> [Tasks to carry out]
- a) According to the passage on noncrystallographic symmetry in refinement, by roughly what factor must the number of observations usually exceed the number of parameters in practice?
- b) From the passage on noncrystallographic symmetry in refinement, reproduce everything from "Noncrystallographic symmetry can" down to "symmetry is imposed.".

> [Supplied passage]
--- BEGIN ---
13.1.5.5. Noncrystallographic symmetry in atomic coordinate refinement

| top | pdf |

In atomic coordinate refinement, noncrystallographic symmetry again provides a useful increase in the ratio of the number of observed quantities to the number of atomic parameters to be refined. As is discussed by Cruickshank in Chapter 18.5[link] , the application of restraints in refinement (on quantities like bond lengths, bond angles and the elimination of short contacts) is formally equivalent to an increase in the number of observational equations. However, if these restraints are tightly applied, they act more like constraints, and their effect is more like a reduction in the number of parameters to be determined. Meaningful refinement is not possible unless the number of observations exceeds the number of parameters, and in practice it usually needs to do so by a factor of 2 or so. If noncrystallographic symmetry is imposed, the number of observations required to define the structure is reduced, because the volume of unknown structure is reduced.

Noncrystallographic symmetry can thus provide a crucial advantage in leading to unambiguous interpretation of structure at relatively poor resolution (say, 3.0 to 3.8 Å), where the ratio of refined parameters to the number of observations is marginal. Consider two crystals of the same material, one of which has one subunit per asymmetric unit and the asymmetric volume is [V_{1}]. The other has N subunits in an asymmetric unit of volume [V_{N}]. To the same resolution, the available number of observed reflections is increased in the ratio [V_{N}/V_{1}], in order to obtain the same number of parameters if noncrystallographic symmetry is imposed.

What effect do these N subunits have on the precision of the final coordinates? The crystal allows the determination of N sets of atomic coordinates. If the errors were independent of each other, the precision of the mean value of each coordinate could be improved in the ratio [N^{-1/2}] (compared to a well refined [V_{1}] structure).
--- END ---
> [Excerpted records]
--- BEGIN ---
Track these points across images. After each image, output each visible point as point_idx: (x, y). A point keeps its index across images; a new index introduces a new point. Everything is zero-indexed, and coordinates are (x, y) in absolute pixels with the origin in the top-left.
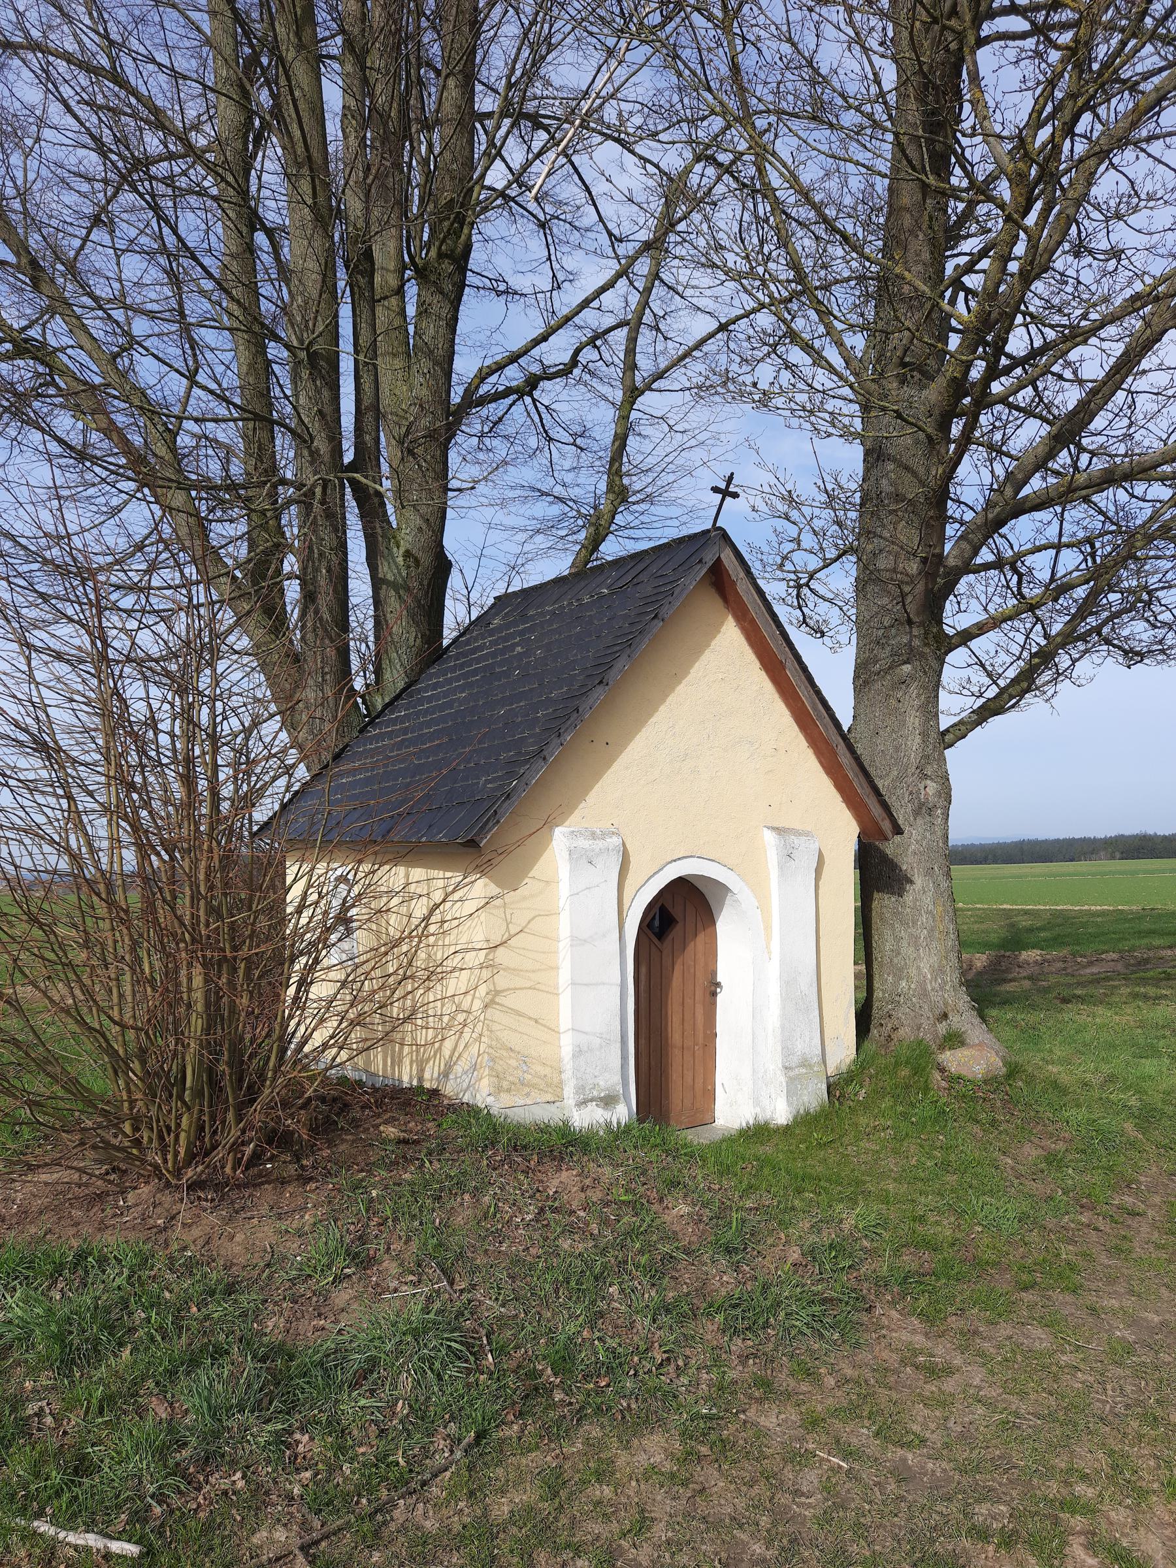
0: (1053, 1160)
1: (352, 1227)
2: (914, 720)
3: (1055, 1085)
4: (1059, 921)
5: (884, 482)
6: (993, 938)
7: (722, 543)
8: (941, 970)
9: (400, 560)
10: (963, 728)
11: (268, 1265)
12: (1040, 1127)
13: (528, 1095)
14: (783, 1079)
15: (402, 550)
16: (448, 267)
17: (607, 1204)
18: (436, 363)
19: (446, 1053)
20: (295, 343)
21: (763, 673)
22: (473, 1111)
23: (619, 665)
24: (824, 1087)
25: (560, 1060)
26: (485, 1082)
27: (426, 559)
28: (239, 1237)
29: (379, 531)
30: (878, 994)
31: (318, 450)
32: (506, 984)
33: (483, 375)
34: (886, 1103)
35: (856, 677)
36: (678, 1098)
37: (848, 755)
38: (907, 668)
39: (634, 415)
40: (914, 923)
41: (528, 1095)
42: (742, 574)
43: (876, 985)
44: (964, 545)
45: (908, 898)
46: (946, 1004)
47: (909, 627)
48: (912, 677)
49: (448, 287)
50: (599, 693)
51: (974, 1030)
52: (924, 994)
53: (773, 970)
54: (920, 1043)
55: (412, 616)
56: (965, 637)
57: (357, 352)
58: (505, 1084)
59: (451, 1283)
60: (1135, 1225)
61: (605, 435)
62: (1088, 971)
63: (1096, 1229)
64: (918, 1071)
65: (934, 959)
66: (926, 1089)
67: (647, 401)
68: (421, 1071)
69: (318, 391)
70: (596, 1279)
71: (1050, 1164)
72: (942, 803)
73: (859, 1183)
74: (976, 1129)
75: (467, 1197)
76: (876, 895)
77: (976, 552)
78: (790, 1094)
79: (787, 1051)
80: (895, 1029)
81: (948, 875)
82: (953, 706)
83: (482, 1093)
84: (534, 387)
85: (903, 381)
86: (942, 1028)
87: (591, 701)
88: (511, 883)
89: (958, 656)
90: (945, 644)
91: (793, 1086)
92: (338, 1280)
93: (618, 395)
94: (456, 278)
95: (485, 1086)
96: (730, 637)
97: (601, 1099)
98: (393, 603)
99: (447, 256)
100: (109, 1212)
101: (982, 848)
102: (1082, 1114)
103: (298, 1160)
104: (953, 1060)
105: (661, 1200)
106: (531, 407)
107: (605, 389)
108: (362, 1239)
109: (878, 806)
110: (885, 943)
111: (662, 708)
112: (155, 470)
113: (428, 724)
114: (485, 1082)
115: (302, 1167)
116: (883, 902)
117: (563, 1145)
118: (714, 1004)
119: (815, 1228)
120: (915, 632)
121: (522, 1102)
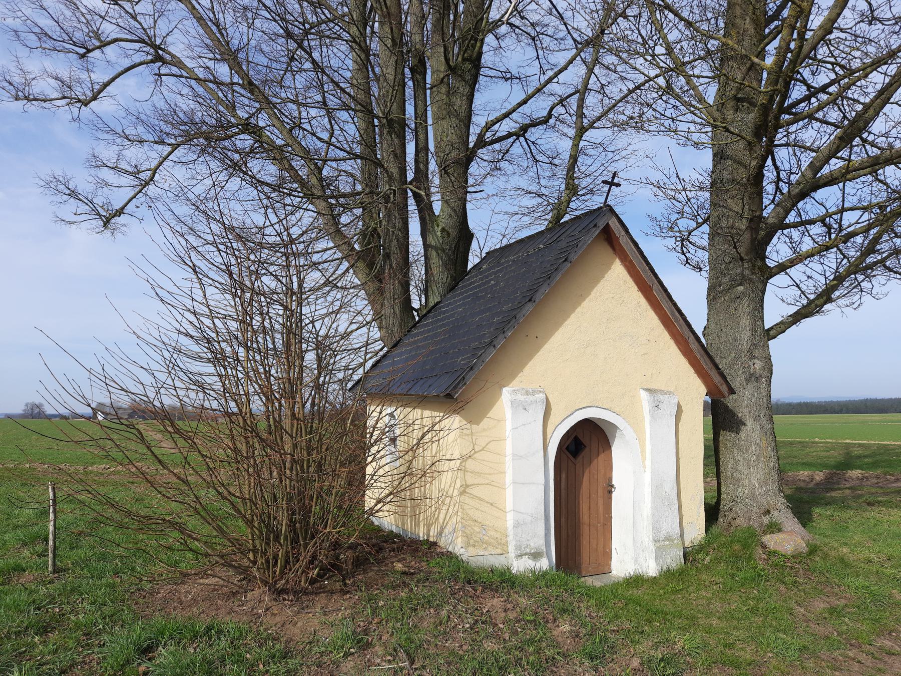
0: (833, 611)
1: (362, 624)
2: (745, 321)
3: (842, 560)
4: (882, 451)
5: (725, 173)
6: (832, 462)
7: (610, 214)
8: (765, 482)
9: (439, 234)
10: (782, 326)
11: (310, 643)
12: (828, 589)
13: (486, 549)
14: (653, 548)
15: (440, 228)
16: (468, 66)
17: (519, 621)
18: (461, 121)
19: (441, 521)
20: (381, 115)
21: (640, 294)
22: (450, 556)
23: (542, 290)
24: (681, 554)
25: (506, 529)
26: (460, 540)
27: (454, 233)
28: (300, 624)
29: (427, 217)
30: (724, 496)
31: (392, 174)
32: (477, 481)
33: (489, 126)
34: (721, 567)
35: (709, 295)
36: (586, 556)
37: (696, 343)
38: (740, 288)
39: (582, 143)
40: (747, 450)
41: (486, 549)
42: (623, 233)
43: (723, 490)
44: (779, 209)
45: (743, 435)
46: (769, 504)
47: (742, 263)
48: (744, 294)
49: (468, 77)
50: (530, 307)
51: (790, 522)
52: (753, 496)
53: (647, 478)
54: (750, 528)
55: (445, 265)
56: (782, 268)
57: (416, 119)
58: (472, 542)
59: (412, 663)
60: (890, 661)
61: (566, 156)
62: (894, 485)
63: (859, 662)
64: (746, 546)
65: (760, 475)
66: (750, 558)
67: (590, 135)
68: (429, 530)
69: (392, 140)
70: (501, 668)
71: (831, 614)
72: (766, 374)
73: (694, 618)
74: (783, 588)
75: (432, 610)
76: (722, 433)
77: (787, 213)
78: (658, 557)
79: (656, 530)
80: (734, 519)
81: (771, 421)
82: (774, 310)
83: (458, 547)
84: (526, 131)
85: (737, 110)
86: (766, 520)
87: (524, 312)
88: (474, 419)
89: (780, 279)
90: (770, 273)
91: (659, 552)
92: (347, 655)
93: (572, 132)
94: (473, 71)
95: (459, 542)
96: (617, 272)
97: (531, 554)
98: (435, 260)
99: (467, 60)
100: (236, 603)
101: (838, 403)
102: (860, 581)
103: (344, 580)
104: (772, 541)
105: (555, 621)
106: (524, 143)
107: (566, 130)
108: (366, 632)
109: (717, 375)
110: (728, 463)
111: (573, 316)
112: (317, 190)
113: (441, 327)
114: (460, 540)
115: (345, 585)
116: (726, 437)
117: (502, 581)
118: (611, 498)
119: (655, 647)
120: (746, 265)
121: (482, 553)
--- END ---
> [Exercise solutions]
- a) By a factor of about 2.

- b)
Noncrystallographic symmetry can thus provide a crucial advantage in leading to unambiguous interpretation of structure at relatively poor resolution (say, 3.0 to 3.8 Å), where the ratio of refined parameters to the number of observations is marginal. Consider two crystals of the same material, one of which has one subunit per asymmetric unit and the asymmetric volume is [V_{1}]. The other has N subunits in an asymmetric unit of volume [V_{N}]. To the same resolution, the available number of observed reflections is increased in the ratio [V_{N}/V_{1}], in order to obtain the same number of parameters if noncrystallographic symmetry is imposed.